━━ Document segment ━━
In China, where the virus has largely been under control for months, there is no such debate. The party controls the courts and the news media and quashes any perceived threats to its agenda. Local bureaucracies have little choice but to obey the orders of the all-powerful central government. Independent labor unions are banned and activism is discouraged, making it difficult for the country’s more than 12 million teachers to organize. Administrators have corralled college students inside campuses, forbidding them to leave school grounds to eat or meet friends.

“The Chinese system moves by itself,” said Yong Zhao, a scholar at the University of Kansas who has studied education in China. “The system is run like a military: it just goes for it, no matter what anyone thinks.”

In many ways, China is applying the same heavy-handed model to reopen schools that it has used to bring the virus under control. To stop the epidemic, the authorities imposed harsh lockdowns and deployed invasive technologies to track residents, raising public anger in some places and concerns about the erosion of privacy and civil liberties.
━━━
* **Work instruction A**
Answer these questions about the passage on reopening schools in China:
(i) How many teachers does China have?
(ii) At which university is Yong Zhao a scholar?
(iii) What two measures did the authorities use to stop the epidemic?
* **Work instruction B**
Quote the passage on reopening schools in China from "In China, where" up to and including "or meet friends.".
━━ Data supplied ━━
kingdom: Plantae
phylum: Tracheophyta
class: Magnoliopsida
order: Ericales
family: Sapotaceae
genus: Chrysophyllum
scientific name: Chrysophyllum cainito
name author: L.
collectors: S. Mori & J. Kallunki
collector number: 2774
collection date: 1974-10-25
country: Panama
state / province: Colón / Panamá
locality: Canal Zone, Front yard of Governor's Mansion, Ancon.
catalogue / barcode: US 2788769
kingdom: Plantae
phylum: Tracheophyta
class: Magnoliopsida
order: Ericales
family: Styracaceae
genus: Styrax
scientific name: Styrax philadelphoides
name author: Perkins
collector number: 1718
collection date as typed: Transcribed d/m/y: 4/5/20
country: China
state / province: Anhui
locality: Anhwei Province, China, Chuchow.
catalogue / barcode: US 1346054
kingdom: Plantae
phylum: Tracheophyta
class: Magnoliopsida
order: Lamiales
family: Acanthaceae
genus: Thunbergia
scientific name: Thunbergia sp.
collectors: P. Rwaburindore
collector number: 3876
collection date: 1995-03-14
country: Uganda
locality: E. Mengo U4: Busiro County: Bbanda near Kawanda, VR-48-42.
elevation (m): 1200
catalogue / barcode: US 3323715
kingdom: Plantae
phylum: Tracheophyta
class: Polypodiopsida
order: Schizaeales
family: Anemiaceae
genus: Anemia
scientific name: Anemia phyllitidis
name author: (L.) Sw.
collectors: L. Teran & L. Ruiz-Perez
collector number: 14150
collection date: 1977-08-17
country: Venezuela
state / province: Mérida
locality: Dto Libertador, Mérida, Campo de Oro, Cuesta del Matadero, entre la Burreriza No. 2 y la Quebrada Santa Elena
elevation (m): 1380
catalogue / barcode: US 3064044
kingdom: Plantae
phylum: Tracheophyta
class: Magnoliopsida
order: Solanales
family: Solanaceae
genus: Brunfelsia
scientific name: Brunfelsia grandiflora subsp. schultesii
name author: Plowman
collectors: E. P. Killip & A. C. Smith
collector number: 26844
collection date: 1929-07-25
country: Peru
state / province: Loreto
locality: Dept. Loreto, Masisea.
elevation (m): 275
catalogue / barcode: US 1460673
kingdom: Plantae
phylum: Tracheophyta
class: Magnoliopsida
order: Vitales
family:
━━━
* **Exercise result A**
(i) More than 12 million.
(ii) The University of Kansas.
(iii) They imposed harsh lockdowns and deployed invasive technologies to track residents.

* **Exercise result B**
In China, where the virus has largely been under control for months, there is no such debate. The party controls the courts and the news media and quashes any perceived threats to its agenda. Local bureaucracies have little choice but to obey the orders of the all-powerful central government. Independent labor unions are banned and activism is discouraged, making it difficult for the country’s more than 12 million teachers to organize. Administrators have corralled college students inside campuses, forbidding them to leave school grounds to eat or meet friends.